What I think will be most challenging is not to write the code, but to define useful test setups. We'd need to analyse how users really use a site and would probably need (anonymized) data from accesslogs.
Also, we'd want to check how crawlers access a site, whch can also be destilled from accesslogs.
Anybody interested in collaborating on this?
Please add useful ideas in the comments.
Cheers,
Gerhard
Comments
selenium?
I've been thinking about using selenium for this? Record some typical patterns through a site (including posts of nodes/comments) and then play it back. I'm not sure how well it would work for running 5 of them at the same time, though or if selenium even handles that or perhaps you could fake it with 5 browser sessions.
Generally speaking, i think that testing and benchmarking are areas that we can really improve and I'd love to help develop a test/benchmark suite.
--
Knaddison Family | mmm Beta Burritos
knaddison blog | Morris Animal Foundation
Isn't Selenium a browser
Isn't Selenium a browser plugin? I think it could not handle more than one session then.
yes, it is browser based
yes, it is browser based hence my comment about needing multiple browser sessions (e.g. firefox on 5 computers, firefox on 5 x sessions, etc.)
Knaddison Family | mmm Beta Burritos
knaddison blog | Morris Animal Foundation
Some things in common
It seems there is definitely a market for people willing to participate in such a venture:
http://groups.drupal.org/node/2410
Would be keen to learn your views and thoughts on a repeatable approach.
figaro
ClientForm and ClientCookie
I have some great experience to crawl web pages using ClientForm and ClientCookie for simulating web surfing accurately. Anyway, it is written in Python so we also have thread to fake number of concurrent users. I would love to help you develop something in this project.
For high load condition, I always run siege.

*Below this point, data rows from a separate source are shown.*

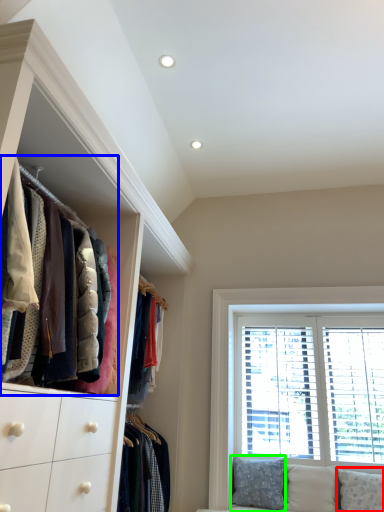
Question: Which object is the closest to the pillow (highlighted by a red box)? Choose among these: closet (highlighted by a blue box) or pillow (highlighted by a green box).

Choices:
 (A) closet
 (B) pillow

Answer: (B)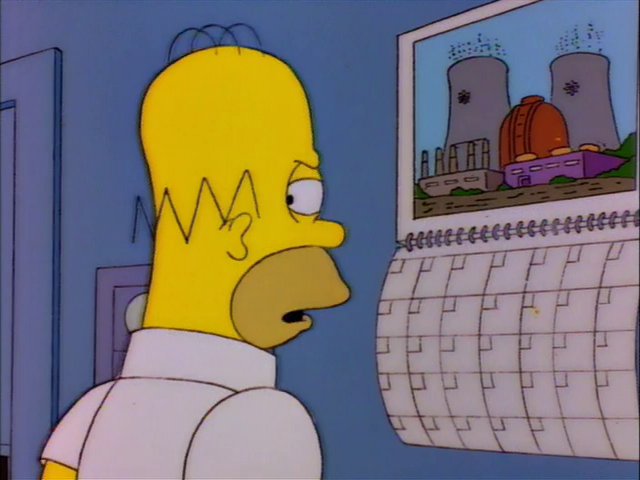
Find the location of a particular element. The height and width of the screenshot is (480, 640). calander is located at coordinates (461, 324).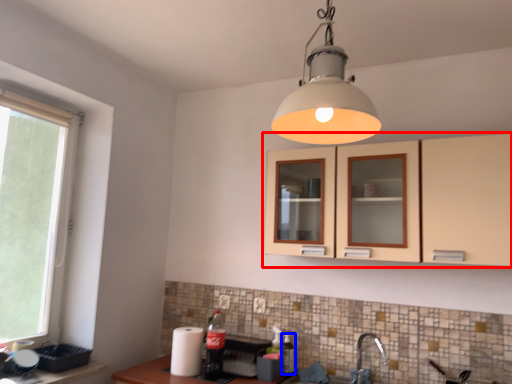
Question: Which of the following is the closest to the observer, cabinetry (highlighted by a red box) or bottle (highlighted by a blue box)?

Choices:
 (A) cabinetry
 (B) bottle

Answer: (A)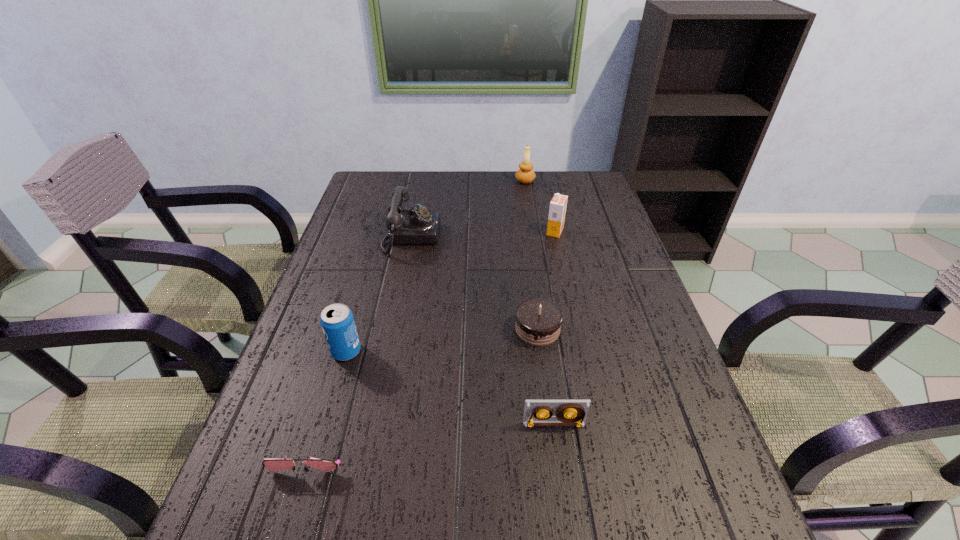
I want to click on free space between the second nearest object and the chocolate cake, so click(x=546, y=377).

Locate an element on the screen. The image size is (960, 540). unoccupied position between the chocolate cake and the candle_holder is located at coordinates (531, 255).

I want to click on vacant area that lies between the orange juice and the telephone, so 483,234.

This screenshot has height=540, width=960. What are the coordinates of `vacant region between the telephone and the soda can` in the screenshot? It's located at (379, 294).

Image resolution: width=960 pixels, height=540 pixels. Find the location of `free spot between the chocolate cake and the videotape`. free spot between the chocolate cake and the videotape is located at coordinates (546, 377).

This screenshot has width=960, height=540. What are the coordinates of `object that is the third nearest to the orange juice` in the screenshot? It's located at (417, 226).

Find the location of a particular element. object that can be found as the fifth closest to the chocolate cake is located at coordinates (324, 465).

I want to click on free spot that satisfies the following two spatial constraints: 1. on the dial of the chocolate cake; 2. on the left side of the telephone, so tap(393, 329).

Image resolution: width=960 pixels, height=540 pixels. Find the location of `free point that satisfies the following two spatial constraints: 1. on the dial of the telephone; 2. on the front side of the soda can`. free point that satisfies the following two spatial constraints: 1. on the dial of the telephone; 2. on the front side of the soda can is located at coordinates (389, 352).

Locate an element on the screen. This screenshot has width=960, height=540. vacant space that satisfies the following two spatial constraints: 1. on the dial of the chocolate cake; 2. on the left side of the telephone is located at coordinates (393, 329).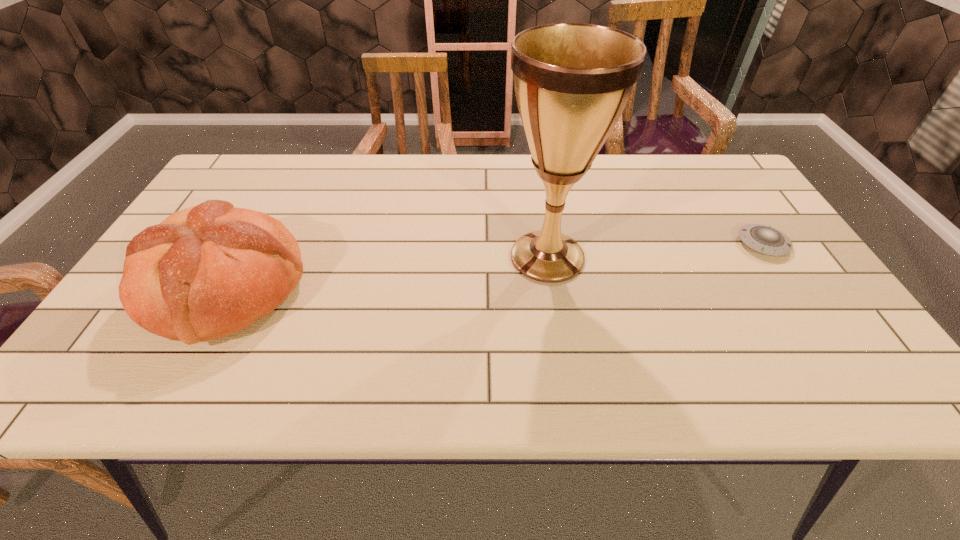
Where is `free space between the leftmost object and the saucer`? The height and width of the screenshot is (540, 960). free space between the leftmost object and the saucer is located at coordinates (494, 266).

The height and width of the screenshot is (540, 960). I want to click on free point between the second object from right to left and the rightmost object, so click(655, 251).

Where is `free spot between the tallest object and the rightmost object`? The height and width of the screenshot is (540, 960). free spot between the tallest object and the rightmost object is located at coordinates (655, 251).

At what (x,y) coordinates should I click in order to perform the action: click on vacant space that is in between the second shortest object and the tallest object. Please return your answer as a coordinate pair (x, y). The width and height of the screenshot is (960, 540). Looking at the image, I should click on point(387,273).

Where is `vacant point located between the leftmost object and the tallest object`? vacant point located between the leftmost object and the tallest object is located at coordinates (387, 273).

Identify the location of free space between the saucer and the second shortest object. The width and height of the screenshot is (960, 540). (494, 266).

This screenshot has height=540, width=960. What are the coordinates of `unoccupied position between the rightmost object and the bread` in the screenshot? It's located at (494, 266).

Point out which object is positioned as the second nearest to the shortest object. Please provide its 2D coordinates. Your answer should be formatted as a tuple, i.e. [(x, y)], where the tuple contains the x and y coordinates of a point satisfying the conditions above.

[(208, 271)]

The width and height of the screenshot is (960, 540). I want to click on object that is the second closest to the bread, so click(x=764, y=239).

Locate an element on the screen. The image size is (960, 540). free spot that satisfies the following two spatial constraints: 1. on the back side of the second shortest object; 2. on the left side of the saucer is located at coordinates (251, 244).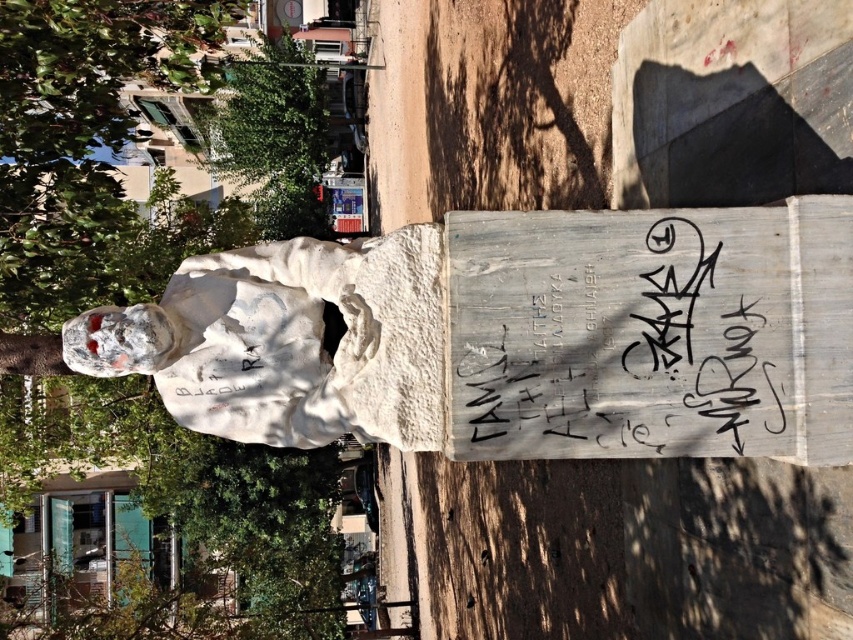
Question: Is green leafy tree at upper left thinner than black painted wood sign at center?

Choices:
 (A) yes
 (B) no

Answer: (B)

Question: Can you confirm if green leafy tree at upper left is thinner than green leafy tree at upper center?

Choices:
 (A) no
 (B) yes

Answer: (A)

Question: Which of the following is the closest to the observer?

Choices:
 (A) green leafy tree at upper center
 (B) black painted wood sign at center
 (C) green leafy tree at upper left

Answer: (B)

Question: Among these objects, which one is nearest to the camera?

Choices:
 (A) green leafy tree at upper center
 (B) black painted wood sign at center
 (C) green leafy tree at upper left

Answer: (B)

Question: Among these objects, which one is farthest from the camera?

Choices:
 (A) green leafy tree at upper left
 (B) green leafy tree at upper center
 (C) black painted wood sign at center

Answer: (B)

Question: Observing the image, what is the correct spatial positioning of black painted wood sign at center in reference to green leafy tree at upper center?

Choices:
 (A) below
 (B) above

Answer: (A)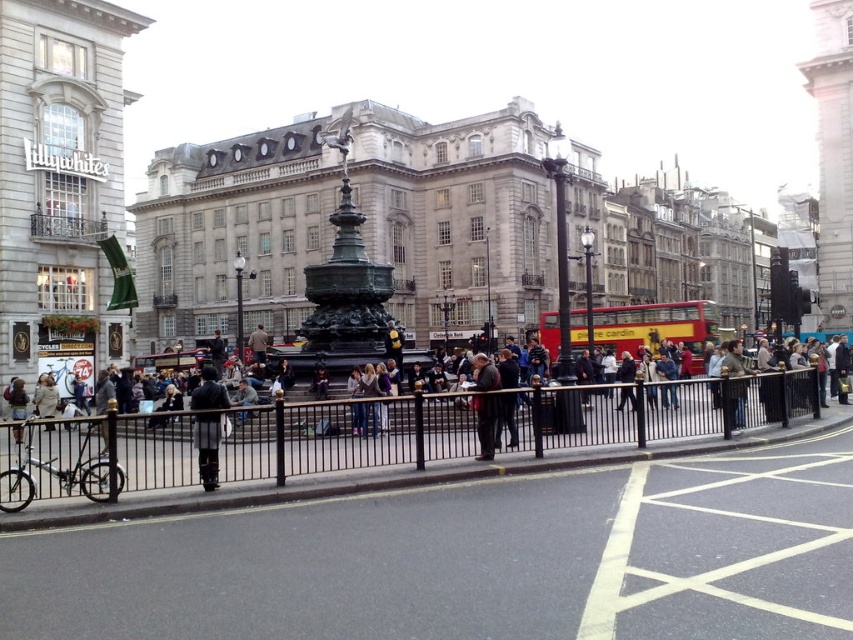
You are standing in the plaza and want to place a new bench exactly 50 meters away from your current position. The point marked at coordinates (281, 435) is in your view. Is this point far enough to place the bench?

The point marked at coordinates (281, 435) is 44.28 meters from the viewer, which is closer than the required 50 meters. Therefore, this point is not far enough to place the bench.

It allows me to specify list of urls for GET method.
I have 0 skills in python
I have 0 skills in python and so I think it would not be a good choice. Drupal itself already has most of the functionality itself, besides the actual crawling.
php+wget?
Oh, I see. You expect to have
benchmark.phprunning on shell prompt as well aswgetin the background.It would be better to add a hook for crawling given url so the built-in
drupal_http_request()could be used by default for testing in request/response fashion andwgetcould be used for more fake concurrent requests. In addition, I may write a python extension hooking for simulating higher load.handbook page
Have you looked at this handbook page: HOWTO: Benchmark Drupal code- that seems to have written by webchick?
Anyhow, it suggests Apache Bench (ab) in addition to seige.
I would like to see this be a major SoC project
My dream is to have a number of iso images of servers that can play different roles, and to launch them for testing purposes on Amazon EC3. I would like to be able to separate the clients running the tests from the server being tested. I would like to be able to test Drupal on different configurations (1 machine doing everything, 1 web node, 1 database node, N webs, M database), all the while being able to scale the number of clients running tests until we can break the installation. I would like to know the real break point for Drupal.
This setup could be used to test different configurations, test different patches, and test the unit cost of contrib modules.
This setup should build on the work done on testing done in the past two summers (SimpleTests and Automated Unit Tests).
Anyone have an EC3 account? I've applied but it is still a closed beta.